Wednesday, 26 March 2014

Benefits of a schema-less database

A typical argument for choosing a NoSql database (such as a document store or graph database) over a relational database (such as MySql) is that NoSql databases are schemaless and that makes you more agile.

So, what does this actually mean? What are the concrete benefits of being schema-less and how does it actually make you more agile as a developer or as an organization?

In this context we use the term agile not strictly as in Agile software development but more in term of just being faster, more flexible, nimble and adaptable to change.

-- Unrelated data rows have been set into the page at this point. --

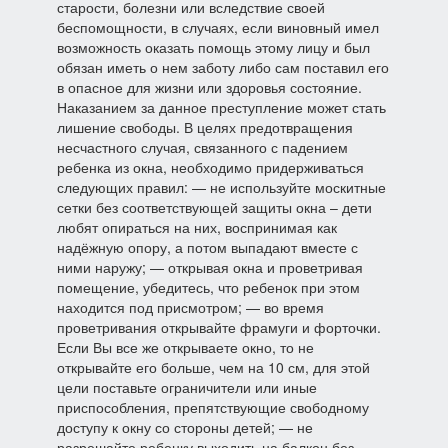
старости, болезни или вследствие своей
беспомощности, в случаях, если виновный имел
возможность оказать помощь этому лицу и был
обязан иметь о нем заботу либо сам поставил его
в опасное для жизни или здоровья состояние.
Наказанием за данное преступление может стать
лишение свободы. В целях предотвращения
несчастного случая, связанного с падением
ребенка из окна, необходимо придерживаться
следующих правил: — не используйте москитные
сетки без соответствующей защиты окна – дети
любят опираться на них, воспринимая как
надёжную опору, а потом выпадают вместе с
ними наружу; — открывая окна и проветривая
помещение, убедитесь, что ребенок при этом
находится под присмотром; — во время
проветривания открывайте фрамуги и форточки.
Если Вы все же открываете окно, то не
открывайте его больше, чем на 10 см, для этой
цели поставьте ограничители или иные
приспособления, препятствующие свободному
доступу к окну со стороны детей; — не
разрешайте ребенку выходить на балкон без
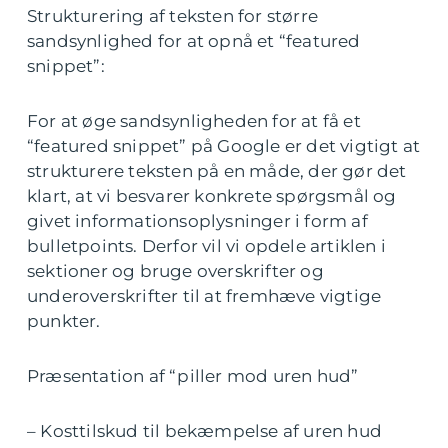
Strukturering af teksten for større
sandsynlighed for at opnå et “featured
snippet”:
For at øge sandsynligheden for at få et
“featured snippet” på Google er det vigtigt at
strukturere teksten på en måde, der gør det
klart, at vi besvarer konkrete spørgsmål og
givet informationsoplysninger i form af
bulletpoints. Derfor vil vi opdele artiklen i
sektioner og bruge overskrifter og
underoverskrifter til at fremhæve vigtige
punkter.
Præsentation af “piller mod uren hud”
– Kosttilskud til bekæmpelse af uren hud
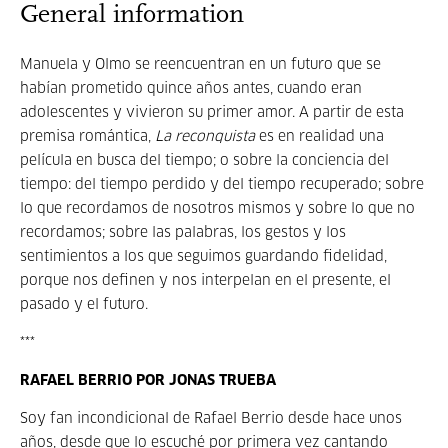
General information
Manuela y Olmo se reencuentran en un futuro que se
habían prometido quince años antes, cuando eran
adolescentes y vivieron su primer amor. A partir de esta
premisa romántica,
La reconquista
es en realidad una
película en busca del tiempo; o sobre la conciencia del
tiempo: del tiempo perdido y del tiempo recuperado; sobre
lo que recordamos de nosotros mismos y sobre lo que no
recordamos; sobre las palabras, los gestos y los
sentimientos a los que seguimos guardando fidelidad,
porque nos definen y nos interpelan en el presente, el
pasado y el futuro.
***
RAFAEL BERRIO POR JONAS TRUEBA
Soy fan incondicional de Rafael Berrio desde hace unos
años, desde que lo escuché por primera vez cantando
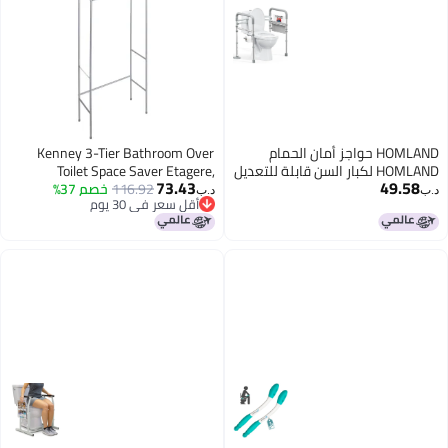
HOMLAND حواجز أمان الحمام
Kenney 3-Tier Bathroom Over
HOMLAND لكبار السن قابلة للتعديل
Toilet Space Saver Etagere,
73.43
49.58
بارتفاع وعرض 350 رطل مقابض
Polished Pewter
116.92
خصم 37%
د.ب‏
د.ب‏
أقل سعر في 30 يوم
للحمام لكبار السن وذوي الإعاقة
أقل سعر في 30 يوم
إطار أمان للحمام قابل للطي يناسب
أي مرحاض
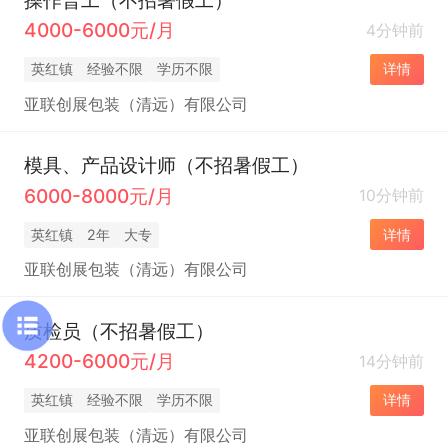
4000-6000元/月
4分钟前
英红镇
经验不限
学历不限
详情
亚联创展包装（清远）有限公司
模具、产品设计师（不招暑假工）
6000-8000元/月
10分钟前
英红镇
2年
大专
详情
亚联创展包装（清远）有限公司
质检员（不招暑假工）
4200-6000元/月
14分钟前
英红镇
经验不限
学历不限
详情
亚联创展包装（清远）有限公司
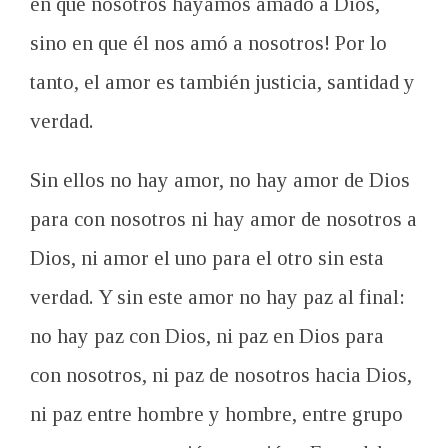
en que nosotros hayamos amado a Dios,
sino en que él nos amó a nosotros! Por lo
tanto, el amor es también justicia, santidad y
verdad.
Sin ellos no hay amor, no hay amor de Dios
para con nosotros ni hay amor de nosotros a
Dios, ni amor el uno para el otro sin esta
verdad. Y sin este amor no hay paz al final:
no hay paz con Dios, ni paz en Dios para
con nosotros, ni paz de nosotros hacia Dios,
ni paz entre hombre y hombre, entre grupo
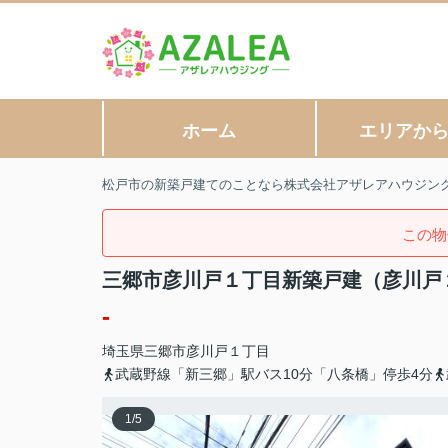
ホーム
エリアか
松戸市の新築戸建てのことなら株式会社アザレアハウジン
この物
三郷市彦川戸１丁目新築戸建（彦川戸
-
埼玉県
三郷市
彦川戸
１丁目
武蔵野線「新三郷」駅バス10分「八条橋」停歩4分
1
/
5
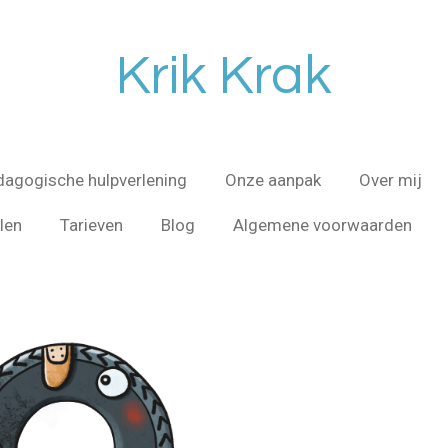
Krik Krak
dagogische hulpverlening
Onze aanpak
Over mij
len
Tarieven
Blog
Algemene voorwaarden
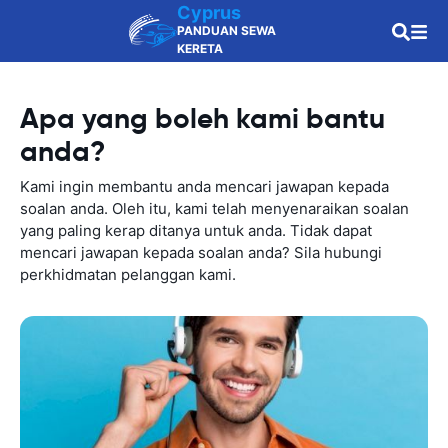
Cyprus
PANDUAN SEWA
KERETA
Apa yang boleh kami bantu
anda?
Kami ingin membantu anda mencari jawapan kepada
soalan anda. Oleh itu, kami telah menyenaraikan soalan
yang paling kerap ditanya untuk anda. Tidak dapat
mencari jawapan kepada soalan anda? Sila hubungi
perkhidmatan pelanggan kami.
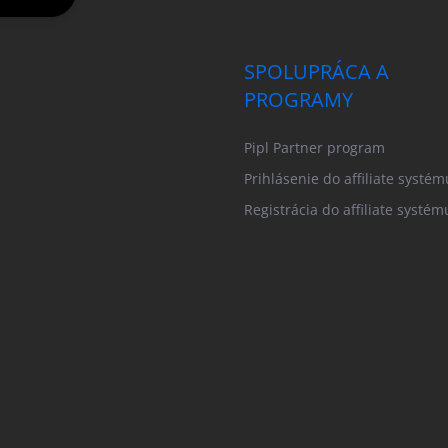
SPOLUPRÁCA A
PROGRAMY
Pipl Partner program
Prihlásenie do affiliate systém
Registrácia do affiliate systém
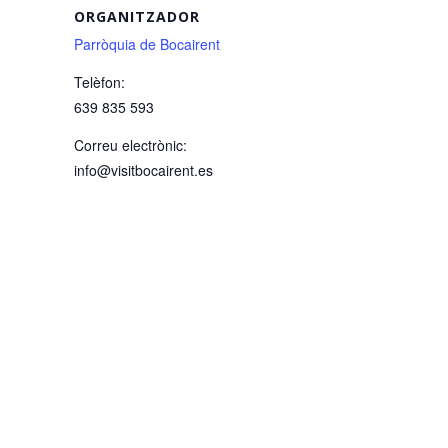
ORGANITZADOR
Parròquia de Bocairent
Telèfon:
639 835 593
Correu electrònic:
info@visitbocairent.es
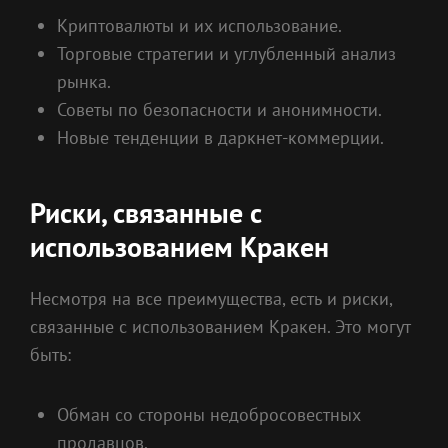
Криптовалюты и их использование.
Торговые стратегии и углубленный анализ
рынка.
Советы по безопасности и анонимности.
Новые тенденции в даркнет-коммерции.
Риски, связанные с
использованием Кракен
Несмотря на все преимущества, есть и риски,
связанные с использованием Кракен. Это могут
быть:
Обман со стороны недобросовестных
продавцов.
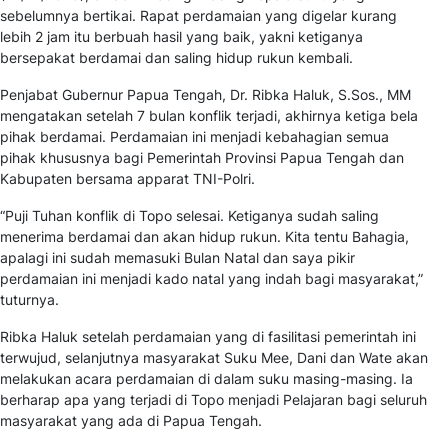
sebelumnya bertikai. Rapat perdamaian yang digelar kurang
lebih 2 jam itu berbuah hasil yang baik, yakni ketiganya
bersepakat berdamai dan saling hidup rukun kembali.
Penjabat Gubernur Papua Tengah, Dr. Ribka Haluk, S.Sos., MM
mengatakan setelah 7 bulan konflik terjadi, akhirnya ketiga bela
pihak berdamai. Perdamaian ini menjadi kebahagian semua
pihak khususnya bagi Pemerintah Provinsi Papua Tengah dan
Kabupaten bersama apparat TNI-Polri.
“Puji Tuhan konflik di Topo selesai. Ketiganya sudah saling
menerima berdamai dan akan hidup rukun. Kita tentu Bahagia,
apalagi ini sudah memasuki Bulan Natal dan saya pikir
perdamaian ini menjadi kado natal yang indah bagi masyarakat,”
tuturnya.
Ribka Haluk setelah perdamaian yang di fasilitasi pemerintah ini
terwujud, selanjutnya masyarakat Suku Mee, Dani dan Wate akan
melakukan acara perdamaian di dalam suku masing-masing. Ia
berharap apa yang terjadi di Topo menjadi Pelajaran bagi seluruh
masyarakat yang ada di Papua Tengah.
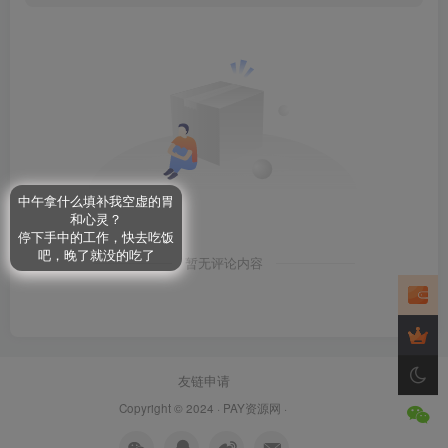
中午拿什么填补我空虚的胃
和心灵？
停下手中的工作，快去吃饭
吧，晚了就没的吃了
暂无评论内容
友链申请
Copyright © 2024 ·
PAY资源网
·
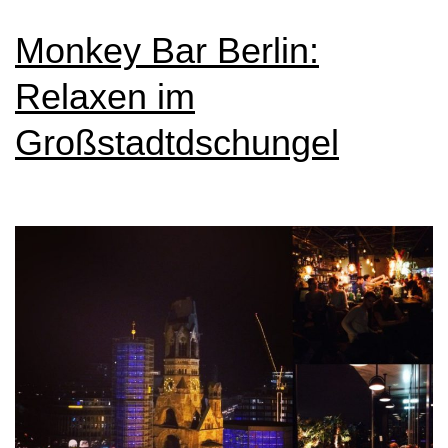
Monkey Bar Berlin:
Relaxen im
Großstadtdschungel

Here are some of the real world reasons why schemaless makes you more agile:
  • When starting a new development project you don't need to spend the same amount of time on up-front design of the schema (which is likely to change several times anyway). Less need for planning -> more agile.  
  • Once the NoSql is up and running the developer does not need to know about the database. No need to learn SQL or database specific stuff and tools. Less to know about. Less to learn for new developers -> faster development -> more agile.
  • The rigid schema of a relational database (RDBMS) means you have to absolutely follow the schema. It can be harder to push data into the DB as it has to perfectly fit the schema. Being able to add data directly without having to tweak it to match the schema can save you time-> more agile.
  • Minor changes to the model and you will have to change both your code and the schema in the DBMS. No schema -> don't have to make changes in two places -> Less time consuming -> more agile.
  • With a NoSql DB you have fewer ways to pull the data out -> fewer ways to shoot yourself in the foot -> less chance of being bogged down in problems later (e.g. as unforeseen intricate future queries starts to manifest themselves as performance issues) -> more agile.
  • Schema-less -> Less overhead for DB engine -> better performance and scalability -> Less overhead for developers related to scalability -> Fewer devopment obstacles -> more agile. 
  • Changes to the DB schema will often break the solution for other developers and they have to keep updating the DB schema locally even if they are working on something completely unrelated. Syncing DB and code as you pull from your source code repository requires extra work and sometime even extra time trying to figure out why your solution don’t work after Git pull. No schema -> Fewer problems with code/schema not being in sync -> More agile development.
  • ALTER TABLE operations during deployment can be very heavy on the system and will usually result in downtime. Schema changes in general will break the system when code and schema is not in sync during deployment. No schema -> less downtime -> deploy whenever you like-> more agile.
  • Save time when the day comes when you have to denormalize tables because of performance issues. Less overhead related to schema -> more agile.
  • You don't have to deal with artificial link-tables (for many to many relations) because it is built into graph databases. -> fewer things to deal with -> easier to modify code/"schema" -> faster development -> more agile.
  • Eliminates the need for Database administrators or database experts -> fewer people involved and less waiting on experts -> more agile.
  • Less time needed to pick the right datatypes for new database columns -> save time -> more agile.
  • Schema-less -> better DB engine performance -> less chance of having to create separate systems to offload the DB because of heavy queries from big reports etc. -> less complicated system -> more agile. 
  • Save time writing complex SQL joins -> more rapid development -> more agile.
  • Rolling back code doesn't necessarily break the App, you might just not get the data you expect. Easier to deploy/rollback without serious consequences -> more agile.
  • As more and more applications/systems use your RDBMS it is harder to change the schema because of dependencies. Change the schema and you might f* up some other system. With NoSql schema changes other systems might not get the expected data but the chance of runtime errors is less. No schema -> less worry about messing up for other systems -> more agile.
In this blog post I have covered only the benefits of schema-free. There are also drawbacks but for the sake of brevity it is not included here. Being super agile might not be the top prioritization for all organizations.